Excerpted text →
-----
I have been having the best luck with Vuescan raw inverted with ColorPerfect with no adjustments aside from making sure nothing is clipped, and then into my photo editor of choice (in this case LR) where I do the remainder of my color corrections and edits.
 
This is another thing I don't really understand about smart convert. There's this gap in the curve/levels, and maybe it's by design but other software doesn't do this so it's one less step of working the image normally.

What do the corresponding images look like?
 
Can you show us conversions with colors that we could see that would be easily noticed if wrong such as blue skies, flesh tones of people, green grass and green foliage. There's little way to tell if the color in your two pictures are "correct".

I sure can! In a few hours
 

Esponscan tends to clip the ends as well when levels are on auto on the flatbed scanners. I have to set them manually. It tends to do a good job on auto but there is some data lost due to clipping.
 
Esponscan tends to clip the ends as well when levels are on auto on the flatbed scanners. I have to set them manually. It tends to do a good job on auto but there is some data lost due to clipping.

One of the benefits of Vuescan's raw output is that the data is saved prior to any adjustments by the software. So long as you don't clip the sensor, you won't lose data.
-----
Exercise data →
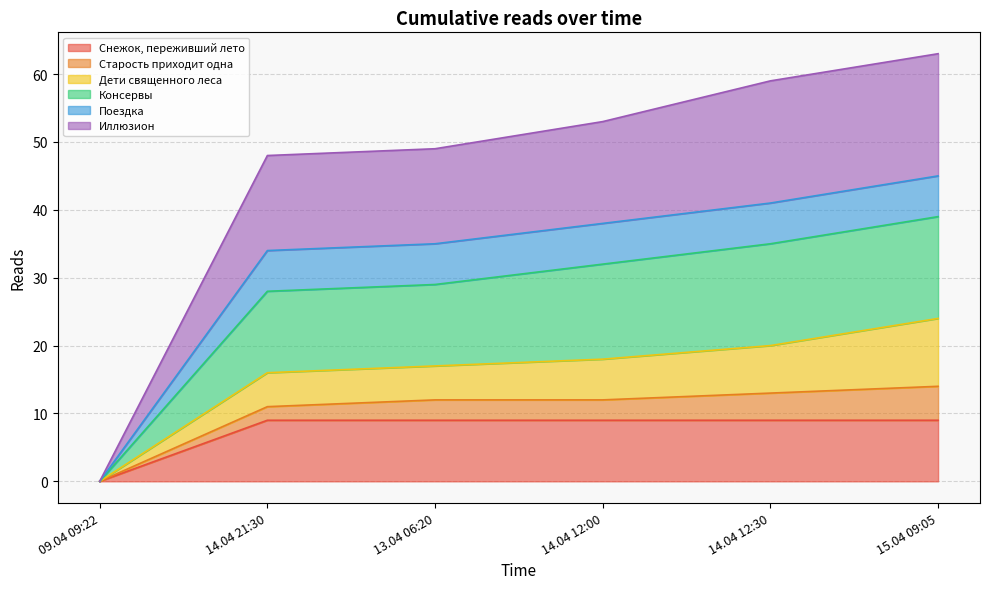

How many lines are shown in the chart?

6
-----
Tasks to complete →
1. In the scanning discussion, give the passage from "Can you show" up to and including "won't lose data." again, switching "flatbed scanners" to "film scanners".
2. Translate this sentence from the scanning discussion into Spanish: "So long as you don't clip the sensor, you won't lose data."
3. Carry on the scanning discussion from where it stops.

Per-task answers →
1.
Can you show us conversions with colors that we could see that would be easily noticed if wrong such as blue skies, flesh tones of people, green grass and green foliage. There's little way to tell if the color in your two pictures are "correct".

I sure can! In a few hours
 

Esponscan tends to clip the ends as well when levels are on auto on the film scanners. I have to set them manually. It tends to do a good job on auto but there is some data lost due to clipping.
 
Esponscan tends to clip the ends as well when levels are on auto on the film scanners. I have to set them manually. It tends to do a good job on auto but there is some data lost due to clipping.

One of the benefits of Vuescan's raw output is that the data is saved prior to any adjustments by the software. So long as you don't clip the sensor, you won't lose data.

2. Siempre que no satures el sensor, no perderás datos.

3.
 
One of the benefits of Vuescan's raw output is that the data is saved prior to any adjustments by the software. So long as you don't clip the sensor, you won't lose data.
But Viewscan, besides the scanning portion is just another photo editing program. You might as well scan flat with Epsonscan as i do and do all the editing in the program that you normally edit photos in. Why learn another photo editing program like Viewscan?
 
Can you show us conversions with colors that we could see that would be easily noticed if wrong such as blue skies, flesh tones of people, green grass and green foliage. There's little way to tell if the color in your two pictures are "correct".

 
Yeah, that's pretty cyan. Perfectly correctable to something pretty though.

Yes, I did nothing to it except increase density and saturation by two steps in the software.